• _Selected passage_
——
Administrative Information

Preferred Citation

(Identify the item and cite the series), Chisos Mining Company records. Archives and Information Services Division, Texas State Library and Archives Commission.

Accession Information

Accession number: 2009/167

These records were transferred to the Archives and Information Services Division of the Texas State Library and Archives Commission by the W.R. Poage Legislative Library, Baylor University, on August 4, 2009 and by an unknown donor prior to 1980.

Processing Information

Card index inventory done in the 1970s by State Archives staff.

Processing and a DACS-compliant finding aid and XML markup were completed in fall 2011 by Rebecca Reel, Jenny Singer, and Annie Sollinger of the School of Information at The University of Texas at Austin.

Detailed Description of the Records


History of the Chisos Mining Company, after 1952,
0.1 cubic ft.

This is a single typewritten document of 38 pages, detailing the narrative history of the Chisos Mining Company, author unknown, written after the company closed in 1942. The history includes a physical map of west Texas, specifically the Big Bend area with the Terlingua mining district and the Chisos Mining Company marked by hand. Included with the history are three appendices. The first displays figures compiled from selected monthly inventory sheets of the Chisos general store from September 1924 through September 1941. The second appendix includes details from a ledger statement for the Chisos Mining Company dated December 31, 1929. The final appendix lists selected furnace records for the Chisos Mining Company from December 1919 through its closure in September 1942.
The history contains handwritten edits in both ink and pencil. Based on dates of the appendices and references in the volume, it was written sometime after 1942. This document briefly discusses the geographic area surrounding Terlingua, Texas and then Howard E. Perry himself and his decision to buy land for the mining company. The document continues with broad details about quicksilver mining in the United States and the market in which Perry would operate for the next 30 years. It then continues in a roughly chronological fashion, noting important figures and events surrounding the company, the general pattern of successes and failures, and anecdotal sections regarding life in Terlingua and stories about Howard Perry. The narrative glosses over some of Perry's earlier financial difficulties, not mentioning the long string of past due notices until it approaches the slow demise of the company in the late 1930s, ending with bankruptcy in 1942. Additionally, it fails to mention the numerous legal difficulties that Perry and Chisos had with both the government and neighboring mining companies.
——
• _Dataset extract_
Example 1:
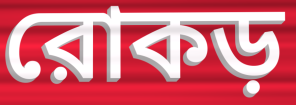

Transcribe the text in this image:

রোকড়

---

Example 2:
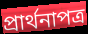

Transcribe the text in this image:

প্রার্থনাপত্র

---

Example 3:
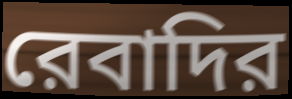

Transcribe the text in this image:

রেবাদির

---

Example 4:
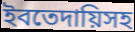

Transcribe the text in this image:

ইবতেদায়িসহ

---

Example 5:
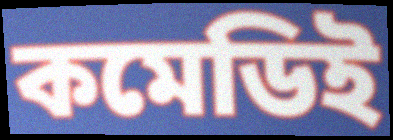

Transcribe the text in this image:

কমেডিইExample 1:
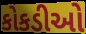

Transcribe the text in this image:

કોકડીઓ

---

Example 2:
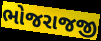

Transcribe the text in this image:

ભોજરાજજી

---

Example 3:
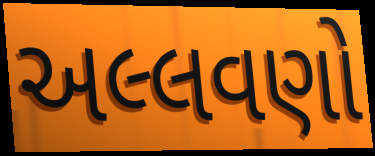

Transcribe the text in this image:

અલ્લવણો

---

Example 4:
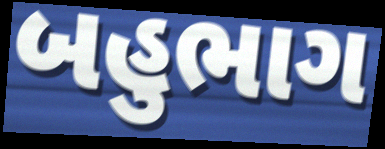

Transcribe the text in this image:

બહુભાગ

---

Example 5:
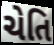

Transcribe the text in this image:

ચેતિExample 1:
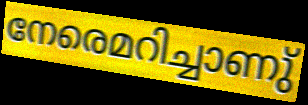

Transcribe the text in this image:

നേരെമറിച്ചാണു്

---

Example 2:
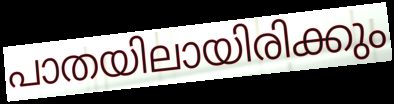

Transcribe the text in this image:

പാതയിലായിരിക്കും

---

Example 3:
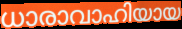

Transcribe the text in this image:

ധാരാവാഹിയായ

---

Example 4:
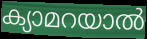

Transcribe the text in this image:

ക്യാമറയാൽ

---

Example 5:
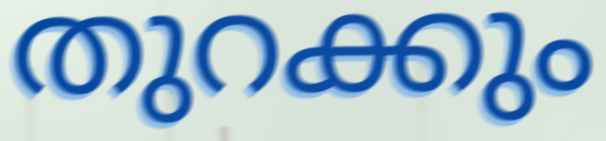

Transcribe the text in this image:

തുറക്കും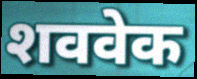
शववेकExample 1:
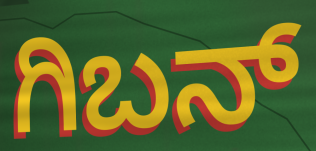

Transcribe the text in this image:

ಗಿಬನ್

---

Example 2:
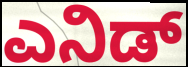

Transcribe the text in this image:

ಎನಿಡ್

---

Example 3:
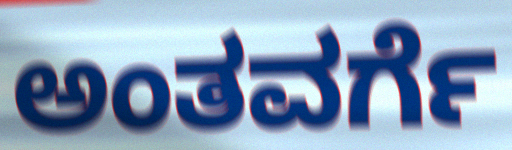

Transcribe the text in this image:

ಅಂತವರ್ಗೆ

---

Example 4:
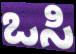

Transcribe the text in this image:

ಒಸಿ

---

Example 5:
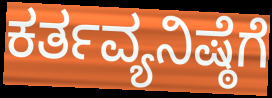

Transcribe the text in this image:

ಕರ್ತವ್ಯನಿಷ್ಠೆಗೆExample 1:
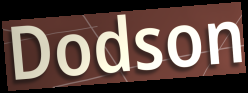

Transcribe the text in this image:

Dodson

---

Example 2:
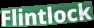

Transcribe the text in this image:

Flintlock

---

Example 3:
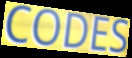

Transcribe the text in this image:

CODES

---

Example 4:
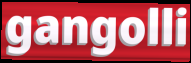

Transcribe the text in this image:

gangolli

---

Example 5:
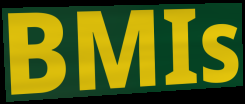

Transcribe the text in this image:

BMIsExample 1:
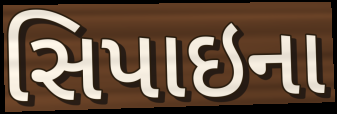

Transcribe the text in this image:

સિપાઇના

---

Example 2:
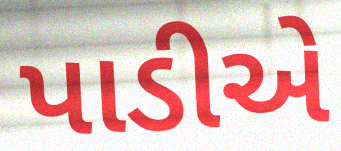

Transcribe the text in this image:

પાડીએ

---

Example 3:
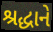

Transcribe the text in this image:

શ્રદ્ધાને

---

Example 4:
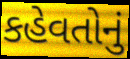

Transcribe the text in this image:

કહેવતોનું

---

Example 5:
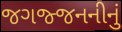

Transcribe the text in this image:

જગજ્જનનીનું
——
• _Direction A_
Answer each question from the Chisos Mining Company finding aid:
(i) What accession number was assigned?
(ii) Who completed the processing, the finding aid, and the XML markup in fall 2011?
(iii) How many pages long is the typewritten history?
• _Direction B_
Can you summarize the Chisos Mining Company finding aid in two sentences?
• _Direction C_
Resume the Chisos Mining Company finding aid after its last sentence.

• _Written answer A_
(i) 2009/167
(ii) Rebecca Reel, Jenny Singer, and Annie Sollinger of the School of Information at The University of Texas at Austin
(iii) 38 pages

• _Written answer B_
The Chisos Mining Company materials, accession 2009/167, came to the Texas State Library and Archives Commission from Baylor University's W.R. Poage Legislative Library in 2009 and from an unknown donor before 1980, and they were processed with a DACS-compliant finding aid in fall 2011. They consist of a 38-page typewritten history of the company by an unknown author, with a hand-marked map and three appendices, that follows the company roughly chronologically to its 1942 bankruptcy but glosses over Howard E. Perry's earlier financial difficulties and omits his legal troubles with the government and neighboring mining companies.

• _Written answer C_
This is a single document.
Preferred Citation
History of the Chisos Mining Company, Chisos Mining Company records. Archives and Information Services Division, Texas State Library and Archives Commission.
Box Folder
2-23/235 1. History of the Chisos Mining Company, undated


General correspondence, 1907-1919, 1921-1942, undated,
1.5 cubic ft.

This series is composed mostly of letters and telegrams, and a few other items, such as contracts. Records are dated 1907-1919, 1921-1942 and undated. The letters are to and from the Chisos Mining Company as an entity and include letters from companies offering goods at wholesale prices or at a discount, past due notices on accounts that the Chisos Mining Company needed to pay, letters answering employment ads that the Chisos Mining Company put in local newspapers, and letters to and from employees. There are a few coded telegrams between Perry and Cartledge, such as one from February 21, 1940. The evidential value of this series is primarily the insights it provides into the roles and relationships of the businessmen of the company, particularly Howard E. Perry, the president, and Robert L. Cartledge, who began as a store clerk and later became manager until 1940. As a source of information the series highlights other companies with which the Chisos Mining Company did business. Companies that appear frequently throughout the series include Albert Mathias Company, Shawnee Milling Company, Gregory Electric Company, Ingersoll-Rand Inc., Primrose Petroleum Company, Mine and Smelter Supply Company, Atlas Powder Company, Peter's International Shoe Company, F.W. Heitmann Company, Zork Hardware, and Linde Air Products Company. Topically, the series does not extensively address particular events from the history of the company. The Chisos Mining Company's eventual takeover of the Rainbow Mine is addressed briefly and indirectly in the correspondence between Perry and Cartledge. Several letters mention people who were friendly with the company reporting on the goings-on at the Rainbow Mines. After the Rainbow Mine was acquired by Chisos, there are a few examples of letters written by Robert L. Cartledge using Rainbow Mines letterhead. Another topic that is sparsely addressed is Perry's dealings with the National Recovery Administration. Only one item in the series is directly from the NRA, despite Perry's extensive interactions with the agency.
Records are arranged chronologically by year from 1907 to 1942, excepting the year 1920, as received from the donor, minor adjustments to correct misfilings made by student volunteers. Two folders of correspondence with various dates are filed at the end.
Preferred Citation
(Identify the item), General correspondence, Chisos Mining Company records. Archives and Information Services Division, Texas State Library and Archives Commission.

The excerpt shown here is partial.